No. 85 – Orlando Storm
- Position: Wide receiver
- Roster status: Active

Personal information
- Born: December 9, 1999 (age 26) Scranton, Pennsylvania, U.S.
- Listed height: 6 ft 1 in (1.85 m)
- Listed weight: 205 lb (93 kg)

Career information
- High school: Boyertown
- College: Seton Hill (2018) Kutztown (2019–2022)
- NFL draft: 2023: undrafted

Career history
- New York Jets (2023)*; St. Louis Battlehawks (2024–2025); Orlando Storm (2026–present);
- * Offseason or practice squad member only

= Jerome Kapp =

American football player (born 12/9/ 1999)

Jerome Kapp (born December 9, 1999) is an American football wide receiver for the Orlando Storm of the United Football League (UFL). He played college football at Seton Hill and Kutztown.

==Early life==
Kapp attended Boyertown Area Senior High School. In three seasons, Kapp had 68 catches for 1,284 yards and 15 receiving touchdowns. On defense, he had 128 total tackles, 13 interceptions, two forced fumbles, and three fumble recoveries.

==College career==
In 2018, Kapp began his college football career at Seton Hill as a redshirt freshman.

In 2019, Kapp transferred to Kutztown. As a freshman, he had 32 receptions for 462 yards and five touchdowns, as well as three rushing attempts for 24 yards, in 12 games. In 2020, Kapp's sophomore season was canceled due to COVID-19. As a junior in 2021, Kapp had 43 receptions for 812 yards and 8 touchdowns in 13 games. In 2022, as a senior, he had 47 receptions for 916 yards and 9 touchdowns in 11 games. At Kutztown, Kapp had a total of 122 receptions for 2,190 yards and 22 touchdowns in 36 games. He is ranked third in receiving yards and is tied for fourth in receiving touchdowns in Kutztown's history, ranking him above Andre Reed in both categories.

==Professional career==

Pre-draft measurables
| Height | Weight | Arm length | Hand span | Wingspan | 40-yard dash | 10-yard split | 20-yard split | 20-yard shuttle | Three-cone drill | Vertical jump | Broad jump | Bench press |
| 6 ft 1+1⁄2 in (1.87 m) | 191 lb (87 kg) | 32+1⁄4 in (0.82 m) | 10 in (0.25 m) | 6 ft 6+3⁄8 in (1.99 m) | 4.58 s | 1.56 s | 2.64 s | 4.35 s | 6.79 s | 36.0 in (0.91 m) | 10 ft 5 in (3.18 m) | 13 reps |
All values from Pro Day

=== New York Jets ===
On May 25, 2023, the New York Jets signed Kapp to a three-year, $2.695 million contract as an undrafted free agent. He was waived on August 29, 2023.
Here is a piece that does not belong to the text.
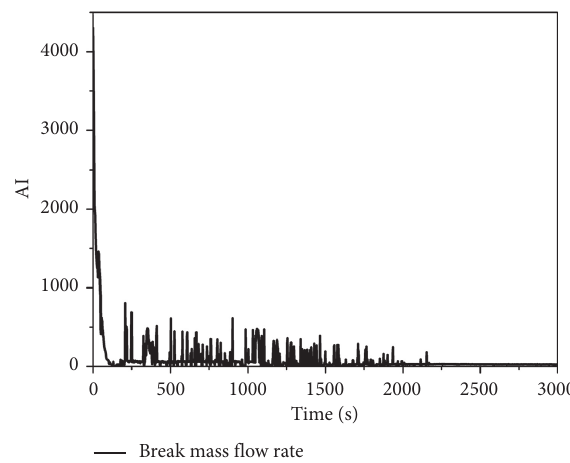
Figure 6: 10-inch SBLOCA break mass flow rate.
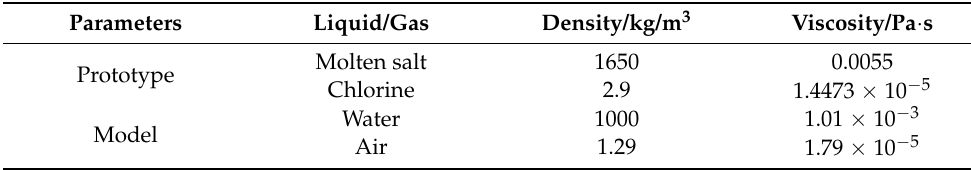
Figure 1. Schematic diagram of water model experiment (mm). Table 1. Physical parameters of prototype and model. Table 1. Physical parameters of prototype and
=== St. Louis Battlehawks ===
On January 19, 2024, Kapp signed with the St. Louis Battlehawks of the United Football League (UFL). He re-signed with the team on August 6, 2024.

On April 9, 2025 Kapp was released by the Battlehawks, but was re-signed the next day.

=== Orlando Storm ===
On January 13, 2026, Kapp was selected by the Orlando Storm in the 2026 UFL Draft.